Description of the task: Please reproduce the material below with every "Bügeleisen" changed to "Dampfbügeleisen", leaving everything else unchanged.

Provided entries:
◆ ◆ ◆
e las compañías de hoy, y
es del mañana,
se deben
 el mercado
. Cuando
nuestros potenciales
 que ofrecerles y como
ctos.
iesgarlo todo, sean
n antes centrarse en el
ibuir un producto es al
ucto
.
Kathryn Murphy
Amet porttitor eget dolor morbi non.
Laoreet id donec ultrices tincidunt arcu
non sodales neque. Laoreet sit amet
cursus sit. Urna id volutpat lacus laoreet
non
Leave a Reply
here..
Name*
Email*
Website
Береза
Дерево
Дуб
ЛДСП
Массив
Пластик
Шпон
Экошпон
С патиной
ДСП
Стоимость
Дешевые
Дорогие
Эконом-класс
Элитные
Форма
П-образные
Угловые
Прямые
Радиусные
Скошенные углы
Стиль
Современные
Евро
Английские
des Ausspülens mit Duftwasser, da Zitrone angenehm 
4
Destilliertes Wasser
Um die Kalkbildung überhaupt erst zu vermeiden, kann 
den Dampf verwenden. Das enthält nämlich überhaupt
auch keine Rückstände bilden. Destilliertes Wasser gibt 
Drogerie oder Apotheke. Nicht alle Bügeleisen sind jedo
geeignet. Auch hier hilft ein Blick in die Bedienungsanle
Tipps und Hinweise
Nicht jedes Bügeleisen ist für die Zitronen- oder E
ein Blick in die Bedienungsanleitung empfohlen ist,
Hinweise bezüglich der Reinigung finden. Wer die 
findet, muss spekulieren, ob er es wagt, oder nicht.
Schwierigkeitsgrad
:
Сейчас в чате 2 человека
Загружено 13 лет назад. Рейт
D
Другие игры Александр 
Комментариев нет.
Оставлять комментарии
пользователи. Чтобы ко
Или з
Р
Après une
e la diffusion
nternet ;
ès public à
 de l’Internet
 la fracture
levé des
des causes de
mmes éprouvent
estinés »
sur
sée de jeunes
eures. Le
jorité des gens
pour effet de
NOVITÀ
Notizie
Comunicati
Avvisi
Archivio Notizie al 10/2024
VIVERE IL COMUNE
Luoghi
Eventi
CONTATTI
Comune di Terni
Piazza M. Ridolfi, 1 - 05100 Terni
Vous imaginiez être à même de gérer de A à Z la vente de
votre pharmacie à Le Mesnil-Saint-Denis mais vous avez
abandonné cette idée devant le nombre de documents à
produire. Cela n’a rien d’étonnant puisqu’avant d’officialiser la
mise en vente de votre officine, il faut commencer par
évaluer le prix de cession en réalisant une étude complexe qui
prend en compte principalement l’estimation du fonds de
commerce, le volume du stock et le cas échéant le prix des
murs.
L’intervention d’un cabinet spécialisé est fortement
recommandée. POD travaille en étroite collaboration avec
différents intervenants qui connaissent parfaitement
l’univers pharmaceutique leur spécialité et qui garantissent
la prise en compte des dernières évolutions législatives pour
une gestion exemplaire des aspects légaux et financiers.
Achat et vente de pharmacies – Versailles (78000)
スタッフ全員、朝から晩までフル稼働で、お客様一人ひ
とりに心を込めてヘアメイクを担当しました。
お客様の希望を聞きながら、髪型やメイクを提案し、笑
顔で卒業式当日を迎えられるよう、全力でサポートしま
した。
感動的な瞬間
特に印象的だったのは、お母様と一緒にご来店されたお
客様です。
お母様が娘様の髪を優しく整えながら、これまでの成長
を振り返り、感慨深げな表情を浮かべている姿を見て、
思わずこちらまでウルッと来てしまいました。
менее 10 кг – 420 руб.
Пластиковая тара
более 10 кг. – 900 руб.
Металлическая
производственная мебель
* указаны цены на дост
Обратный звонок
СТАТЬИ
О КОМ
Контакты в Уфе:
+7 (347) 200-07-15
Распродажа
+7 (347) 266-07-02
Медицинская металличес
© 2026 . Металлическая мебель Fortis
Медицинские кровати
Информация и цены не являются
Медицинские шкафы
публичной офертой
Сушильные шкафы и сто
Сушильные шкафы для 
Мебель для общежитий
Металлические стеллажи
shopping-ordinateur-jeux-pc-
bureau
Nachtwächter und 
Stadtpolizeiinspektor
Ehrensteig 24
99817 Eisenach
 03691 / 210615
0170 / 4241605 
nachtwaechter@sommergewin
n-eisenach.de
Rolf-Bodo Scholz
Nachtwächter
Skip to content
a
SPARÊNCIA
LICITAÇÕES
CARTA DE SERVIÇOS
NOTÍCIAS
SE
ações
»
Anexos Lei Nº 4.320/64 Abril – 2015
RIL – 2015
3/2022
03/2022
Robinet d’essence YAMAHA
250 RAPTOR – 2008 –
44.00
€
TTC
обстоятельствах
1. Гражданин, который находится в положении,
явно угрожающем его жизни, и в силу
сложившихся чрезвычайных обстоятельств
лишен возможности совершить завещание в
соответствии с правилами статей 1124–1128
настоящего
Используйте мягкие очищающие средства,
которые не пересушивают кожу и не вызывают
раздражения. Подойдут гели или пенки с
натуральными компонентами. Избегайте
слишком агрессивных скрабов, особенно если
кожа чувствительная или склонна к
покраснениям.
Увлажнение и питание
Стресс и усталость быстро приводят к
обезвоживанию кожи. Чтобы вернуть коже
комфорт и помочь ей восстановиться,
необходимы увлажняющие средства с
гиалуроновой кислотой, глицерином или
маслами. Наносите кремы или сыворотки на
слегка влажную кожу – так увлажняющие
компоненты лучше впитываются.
◆ ◆ ◆
Answer to this exercise:
e las compañías de hoy, y
es del mañana,
se deben
 el mercado
. Cuando
nuestros potenciales
 que ofrecerles y como
ctos.
iesgarlo todo, sean
n antes centrarse en el
ibuir un producto es al
ucto
.
Kathryn Murphy
Amet porttitor eget dolor morbi non.
Laoreet id donec ultrices tincidunt arcu
non sodales neque. Laoreet sit amet
cursus sit. Urna id volutpat lacus laoreet
non
Leave a Reply
here..
Name*
Email*
Website
Береза
Дерево
Дуб
ЛДСП
Массив
Пластик
Шпон
Экошпон
С патиной
ДСП
Стоимость
Дешевые
Дорогие
Эконом-класс
Элитные
Форма
П-образные
Угловые
Прямые
Радиусные
Скошенные углы
Стиль
Современные
Евро
Английские
des Ausspülens mit Duftwasser, da Zitrone angenehm 
4
Destilliertes Wasser
Um die Kalkbildung überhaupt erst zu vermeiden, kann 
den Dampf verwenden. Das enthält nämlich überhaupt
auch keine Rückstände bilden. Destilliertes Wasser gibt 
Drogerie oder Apotheke. Nicht alle Dampfbügeleisen sind jedo
geeignet. Auch hier hilft ein Blick in die Bedienungsanle
Tipps und Hinweise
Nicht jedes Dampfbügeleisen ist für die Zitronen- oder E
ein Blick in die Bedienungsanleitung empfohlen ist,
Hinweise bezüglich der Reinigung finden. Wer die 
findet, muss spekulieren, ob er es wagt, oder nicht.
Schwierigkeitsgrad
:
Сейчас в чате 2 человека
Загружено 13 лет назад. Рейт
D
Другие игры Александр 
Комментариев нет.
Оставлять комментарии
пользователи. Чтобы ко
Или з
Р
Après une
e la diffusion
nternet ;
ès public à
 de l’Internet
 la fracture
levé des
des causes de
mmes éprouvent
estinés »
sur
sée de jeunes
eures. Le
jorité des gens
pour effet de
NOVITÀ
Notizie
Comunicati
Avvisi
Archivio Notizie al 10/2024
VIVERE IL COMUNE
Luoghi
Eventi
CONTATTI
Comune di Terni
Piazza M. Ridolfi, 1 - 05100 Terni
Vous imaginiez être à même de gérer de A à Z la vente de
votre pharmacie à Le Mesnil-Saint-Denis mais vous avez
abandonné cette idée devant le nombre de documents à
produire. Cela n’a rien d’étonnant puisqu’avant d’officialiser la
mise en vente de votre officine, il faut commencer par
évaluer le prix de cession en réalisant une étude complexe qui
prend en compte principalement l’estimation du fonds de
commerce, le volume du stock et le cas échéant le prix des
murs.
L’intervention d’un cabinet spécialisé est fortement
recommandée. POD travaille en étroite collaboration avec
différents intervenants qui connaissent parfaitement
l’univers pharmaceutique leur spécialité et qui garantissent
la prise en compte des dernières évolutions législatives pour
une gestion exemplaire des aspects légaux et financiers.
Achat et vente de pharmacies – Versailles (78000)
スタッフ全員、朝から晩までフル稼働で、お客様一人ひ
とりに心を込めてヘアメイクを担当しました。
お客様の希望を聞きながら、髪型やメイクを提案し、笑
顔で卒業式当日を迎えられるよう、全力でサポートしま
した。
感動的な瞬間
特に印象的だったのは、お母様と一緒にご来店されたお
客様です。
お母様が娘様の髪を優しく整えながら、これまでの成長
を振り返り、感慨深げな表情を浮かべている姿を見て、
思わずこちらまでウルッと来てしまいました。
менее 10 кг – 420 руб.
Пластиковая тара
более 10 кг. – 900 руб.
Металлическая
производственная мебель
* указаны цены на дост
Обратный звонок
СТАТЬИ
О КОМ
Контакты в Уфе:
+7 (347) 200-07-15
Распродажа
+7 (347) 266-07-02
Медицинская металличес
© 2026 . Металлическая мебель Fortis
Медицинские кровати
Информация и цены не являются
Медицинские шкафы
публичной офертой
Сушильные шкафы и сто
Сушильные шкафы для 
Мебель для общежитий
Металлические стеллажи
shopping-ordinateur-jeux-pc-
bureau
Nachtwächter und 
Stadtpolizeiinspektor
Ehrensteig 24
99817 Eisenach
 03691 / 210615
0170 / 4241605 
nachtwaechter@sommergewin
n-eisenach.de
Rolf-Bodo Scholz
Nachtwächter
Skip to content
a
SPARÊNCIA
LICITAÇÕES
CARTA DE SERVIÇOS
NOTÍCIAS
SE
ações
»
Anexos Lei Nº 4.320/64 Abril – 2015
RIL – 2015
3/2022
03/2022
Robinet d’essence YAMAHA
250 RAPTOR – 2008 –
44.00
€
TTC
обстоятельствах
1. Гражданин, который находится в положении,
явно угрожающем его жизни, и в силу
сложившихся чрезвычайных обстоятельств
лишен возможности совершить завещание в
соответствии с правилами статей 1124–1128
настоящего
Используйте мягкие очищающие средства,
которые не пересушивают кожу и не вызывают
раздражения. Подойдут гели или пенки с
натуральными компонентами. Избегайте
слишком агрессивных скрабов, особенно если
кожа чувствительная или склонна к
покраснениям.
Увлажнение и питание
Стресс и усталость быстро приводят к
обезвоживанию кожи. Чтобы вернуть коже
комфорт и помочь ей восстановиться,
необходимы увлажняющие средства с
гиалуроновой кислотой, глицерином или
маслами. Наносите кремы или сыворотки на
слегка влажную кожу – так увлажняющие
компоненты лучше впитываются.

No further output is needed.